▸ 原文
= = = =
アメリカのティーンたちはファッションよりも外食費

アメリカのティーンたちはファッションよりも外食費

ミレニアルズの後の世代は「iジェネレーション」や「ジェネレーションZ」と呼ばれる、生まれた頃からスマートフォンと触れ合っている世代。なかでも2000年以降に生まれたアメリカのティーンたちは、ファッションよりも外食費に小遣いを遣うと言われているが、その傾向は今年も継続。それが投資にも影響するというが……


トレンディーな服より、スタバのコーヒーやハンバーガー

 毎春と秋に行われる投資銀行のパイパー・ジャフレーによる消費動向調査「Taking Stock With Teens」によると、今年も引き続き、ティーンエイジャーたちは、衣料品よりも、外食やテイクアウトなどに多く出費していることが分かった。

 この調査は平均年齢16歳の6,000人のティーンエイジャーを対象に行われ、うち1,400人は家族の平均所得が$100,000(約1020万円)と高く、4,600人は$56,000(570万円)と平均的な家庭の子供たちだった。所得が高い家の子供たちは、小遣いの24%を外食費、20%を衣料品などに遣い、平均的な所得の家庭の子供たちの場合は、21%が外食費、19%が衣料品という結果だった。前者は2014年からこの傾向が続いており、後者はその年によって外食費と衣料品の順位が入れ替わっている。

今後の主要顧客層となる「iジェネレーション世代」

 現在16歳前後のポスト・ミレニアルズ世代は、iジェネレーションやジェネレーションZ、ジェンZと呼ばれる1990年半ば以降に生まれた人たちで、生まれた頃からデジタル慣れしている世代だ。彼らが成長すると、今よりもさらに大きな顧客層になるため、企業やブランドもこの層の好みや傾向調査に余念がない。
= = = =
▸ データ記録
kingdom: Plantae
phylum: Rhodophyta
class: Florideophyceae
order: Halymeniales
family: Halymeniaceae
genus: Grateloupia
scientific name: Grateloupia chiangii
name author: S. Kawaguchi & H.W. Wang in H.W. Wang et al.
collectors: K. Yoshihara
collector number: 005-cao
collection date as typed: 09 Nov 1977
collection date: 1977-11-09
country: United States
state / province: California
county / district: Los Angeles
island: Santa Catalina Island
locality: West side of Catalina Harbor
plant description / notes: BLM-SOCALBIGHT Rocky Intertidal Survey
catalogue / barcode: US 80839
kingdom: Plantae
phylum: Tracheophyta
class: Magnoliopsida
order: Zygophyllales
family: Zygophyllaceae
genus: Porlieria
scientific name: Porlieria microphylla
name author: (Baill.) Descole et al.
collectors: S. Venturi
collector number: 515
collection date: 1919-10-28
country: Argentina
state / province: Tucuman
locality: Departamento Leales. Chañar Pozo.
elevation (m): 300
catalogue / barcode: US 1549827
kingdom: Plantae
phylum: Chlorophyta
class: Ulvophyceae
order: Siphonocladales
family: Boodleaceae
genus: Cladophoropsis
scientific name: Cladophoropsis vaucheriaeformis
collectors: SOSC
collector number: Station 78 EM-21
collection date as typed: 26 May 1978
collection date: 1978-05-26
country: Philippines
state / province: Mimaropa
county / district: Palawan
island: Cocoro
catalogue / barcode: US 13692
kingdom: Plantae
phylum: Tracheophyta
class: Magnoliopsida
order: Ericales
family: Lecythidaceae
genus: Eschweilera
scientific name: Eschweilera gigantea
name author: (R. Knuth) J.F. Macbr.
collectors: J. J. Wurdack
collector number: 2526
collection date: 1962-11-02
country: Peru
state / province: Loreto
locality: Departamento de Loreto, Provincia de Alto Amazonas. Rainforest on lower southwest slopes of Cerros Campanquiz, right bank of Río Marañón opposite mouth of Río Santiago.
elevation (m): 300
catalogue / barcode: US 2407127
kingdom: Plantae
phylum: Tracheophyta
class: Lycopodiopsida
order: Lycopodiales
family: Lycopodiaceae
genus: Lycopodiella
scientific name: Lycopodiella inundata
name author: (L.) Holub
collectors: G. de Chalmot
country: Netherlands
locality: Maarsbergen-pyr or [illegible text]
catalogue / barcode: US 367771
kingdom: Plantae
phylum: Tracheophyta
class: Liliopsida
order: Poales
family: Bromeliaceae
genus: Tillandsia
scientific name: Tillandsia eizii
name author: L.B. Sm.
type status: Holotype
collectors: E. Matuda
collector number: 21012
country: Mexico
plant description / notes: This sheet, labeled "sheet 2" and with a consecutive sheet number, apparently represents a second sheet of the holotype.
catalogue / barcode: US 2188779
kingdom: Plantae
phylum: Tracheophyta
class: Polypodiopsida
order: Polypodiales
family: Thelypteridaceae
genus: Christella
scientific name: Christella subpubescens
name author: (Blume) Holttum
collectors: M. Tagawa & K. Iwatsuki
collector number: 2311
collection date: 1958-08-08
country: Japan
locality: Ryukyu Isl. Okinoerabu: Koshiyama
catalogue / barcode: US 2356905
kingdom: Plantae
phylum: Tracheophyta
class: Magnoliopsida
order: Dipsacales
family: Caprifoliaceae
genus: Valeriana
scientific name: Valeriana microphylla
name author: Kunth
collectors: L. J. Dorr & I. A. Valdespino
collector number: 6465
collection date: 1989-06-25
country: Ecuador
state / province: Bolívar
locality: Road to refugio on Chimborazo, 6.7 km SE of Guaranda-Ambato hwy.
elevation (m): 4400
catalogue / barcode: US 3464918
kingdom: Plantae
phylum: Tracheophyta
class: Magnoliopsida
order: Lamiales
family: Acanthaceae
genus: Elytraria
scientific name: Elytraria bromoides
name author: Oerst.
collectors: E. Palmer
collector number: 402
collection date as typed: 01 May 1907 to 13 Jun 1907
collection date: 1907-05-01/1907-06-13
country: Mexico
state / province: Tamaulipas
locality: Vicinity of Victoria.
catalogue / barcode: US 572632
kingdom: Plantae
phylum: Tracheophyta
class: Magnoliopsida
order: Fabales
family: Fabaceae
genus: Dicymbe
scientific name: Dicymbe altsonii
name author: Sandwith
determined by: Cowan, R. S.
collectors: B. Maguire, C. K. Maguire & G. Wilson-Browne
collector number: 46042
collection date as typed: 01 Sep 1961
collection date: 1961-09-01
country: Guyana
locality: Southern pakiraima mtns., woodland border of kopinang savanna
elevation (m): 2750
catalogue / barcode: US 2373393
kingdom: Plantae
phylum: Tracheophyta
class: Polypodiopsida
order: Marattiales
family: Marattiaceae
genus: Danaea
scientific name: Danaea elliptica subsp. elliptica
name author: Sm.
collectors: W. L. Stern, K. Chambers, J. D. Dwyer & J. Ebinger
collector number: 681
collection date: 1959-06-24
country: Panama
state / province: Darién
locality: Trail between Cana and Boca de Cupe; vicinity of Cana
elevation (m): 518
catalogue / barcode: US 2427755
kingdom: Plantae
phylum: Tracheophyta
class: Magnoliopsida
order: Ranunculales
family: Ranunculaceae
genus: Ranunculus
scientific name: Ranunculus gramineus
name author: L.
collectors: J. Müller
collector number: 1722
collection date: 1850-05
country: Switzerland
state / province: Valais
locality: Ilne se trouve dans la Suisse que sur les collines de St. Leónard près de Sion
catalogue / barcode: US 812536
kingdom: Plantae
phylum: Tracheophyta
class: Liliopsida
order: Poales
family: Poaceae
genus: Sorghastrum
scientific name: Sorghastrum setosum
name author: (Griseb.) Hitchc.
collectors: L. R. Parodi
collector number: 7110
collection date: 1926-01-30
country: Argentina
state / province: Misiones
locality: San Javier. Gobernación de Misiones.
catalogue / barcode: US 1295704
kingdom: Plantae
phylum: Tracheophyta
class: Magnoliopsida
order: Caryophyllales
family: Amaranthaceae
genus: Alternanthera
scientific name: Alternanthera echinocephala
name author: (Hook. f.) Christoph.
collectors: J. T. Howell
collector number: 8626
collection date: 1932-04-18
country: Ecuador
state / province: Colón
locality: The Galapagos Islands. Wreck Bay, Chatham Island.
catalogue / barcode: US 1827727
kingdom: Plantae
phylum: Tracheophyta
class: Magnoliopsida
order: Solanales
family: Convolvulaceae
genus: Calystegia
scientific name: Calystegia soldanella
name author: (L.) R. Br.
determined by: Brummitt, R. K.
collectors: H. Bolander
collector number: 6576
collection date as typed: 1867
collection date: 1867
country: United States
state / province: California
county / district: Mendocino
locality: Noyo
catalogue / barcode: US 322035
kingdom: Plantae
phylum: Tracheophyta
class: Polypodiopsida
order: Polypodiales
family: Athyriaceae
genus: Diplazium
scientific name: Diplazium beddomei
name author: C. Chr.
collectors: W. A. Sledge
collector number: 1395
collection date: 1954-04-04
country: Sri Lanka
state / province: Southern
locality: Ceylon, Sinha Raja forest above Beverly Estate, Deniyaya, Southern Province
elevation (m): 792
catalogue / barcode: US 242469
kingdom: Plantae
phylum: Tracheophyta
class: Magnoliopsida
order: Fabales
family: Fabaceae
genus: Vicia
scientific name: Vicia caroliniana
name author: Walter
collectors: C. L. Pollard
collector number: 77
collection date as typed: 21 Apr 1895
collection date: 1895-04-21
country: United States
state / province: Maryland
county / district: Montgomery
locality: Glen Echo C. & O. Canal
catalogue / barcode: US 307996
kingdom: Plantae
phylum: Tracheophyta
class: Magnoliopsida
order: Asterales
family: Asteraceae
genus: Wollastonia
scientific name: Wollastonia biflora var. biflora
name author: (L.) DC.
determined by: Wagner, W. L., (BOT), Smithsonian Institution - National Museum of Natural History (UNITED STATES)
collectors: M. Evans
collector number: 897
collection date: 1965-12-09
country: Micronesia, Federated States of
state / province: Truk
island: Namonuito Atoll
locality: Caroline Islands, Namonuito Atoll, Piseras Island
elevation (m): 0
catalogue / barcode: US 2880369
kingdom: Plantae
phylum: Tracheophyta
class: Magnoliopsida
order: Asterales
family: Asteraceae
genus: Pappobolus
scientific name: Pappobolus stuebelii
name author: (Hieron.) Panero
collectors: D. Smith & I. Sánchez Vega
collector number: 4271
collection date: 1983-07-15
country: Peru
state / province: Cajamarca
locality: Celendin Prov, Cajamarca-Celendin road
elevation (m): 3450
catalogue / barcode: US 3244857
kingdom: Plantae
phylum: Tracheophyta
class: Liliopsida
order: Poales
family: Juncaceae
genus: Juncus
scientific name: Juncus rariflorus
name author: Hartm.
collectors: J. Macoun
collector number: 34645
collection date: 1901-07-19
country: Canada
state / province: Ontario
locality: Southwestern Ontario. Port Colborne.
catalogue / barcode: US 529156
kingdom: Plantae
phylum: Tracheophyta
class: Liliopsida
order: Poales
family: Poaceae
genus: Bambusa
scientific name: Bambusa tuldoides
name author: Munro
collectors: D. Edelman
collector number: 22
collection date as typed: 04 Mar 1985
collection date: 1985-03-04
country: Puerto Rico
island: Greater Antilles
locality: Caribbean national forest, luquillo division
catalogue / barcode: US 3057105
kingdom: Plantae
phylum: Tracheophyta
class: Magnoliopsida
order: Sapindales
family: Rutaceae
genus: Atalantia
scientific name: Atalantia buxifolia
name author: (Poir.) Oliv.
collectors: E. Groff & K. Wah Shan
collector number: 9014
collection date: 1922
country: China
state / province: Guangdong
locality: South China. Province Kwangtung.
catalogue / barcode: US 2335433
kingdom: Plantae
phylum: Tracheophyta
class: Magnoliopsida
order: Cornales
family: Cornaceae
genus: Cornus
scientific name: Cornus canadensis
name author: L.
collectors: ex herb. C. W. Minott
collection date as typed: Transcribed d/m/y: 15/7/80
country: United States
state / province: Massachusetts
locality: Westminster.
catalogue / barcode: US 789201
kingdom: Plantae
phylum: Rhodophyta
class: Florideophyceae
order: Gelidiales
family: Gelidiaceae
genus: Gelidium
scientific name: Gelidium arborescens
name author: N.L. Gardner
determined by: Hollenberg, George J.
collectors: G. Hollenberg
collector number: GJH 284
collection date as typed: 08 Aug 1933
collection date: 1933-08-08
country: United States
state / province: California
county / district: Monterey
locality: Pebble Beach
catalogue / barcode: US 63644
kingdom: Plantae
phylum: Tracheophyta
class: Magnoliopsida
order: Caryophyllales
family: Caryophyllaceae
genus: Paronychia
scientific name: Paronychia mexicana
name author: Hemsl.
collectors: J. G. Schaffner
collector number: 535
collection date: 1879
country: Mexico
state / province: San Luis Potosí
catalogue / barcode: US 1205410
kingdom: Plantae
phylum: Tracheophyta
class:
= = = =
▸ 課題
原文の次の一文を英語に訳してください:「彼らが成長すると、今よりもさらに大きな顧客層になるため、企業やブランドもこの層の好みや傾向調査に余念がない。」

▸ 解答
As they grow up, they will become an even larger customer base than they are now, so companies and brands are sparing no effort in researching this group's preferences and trends.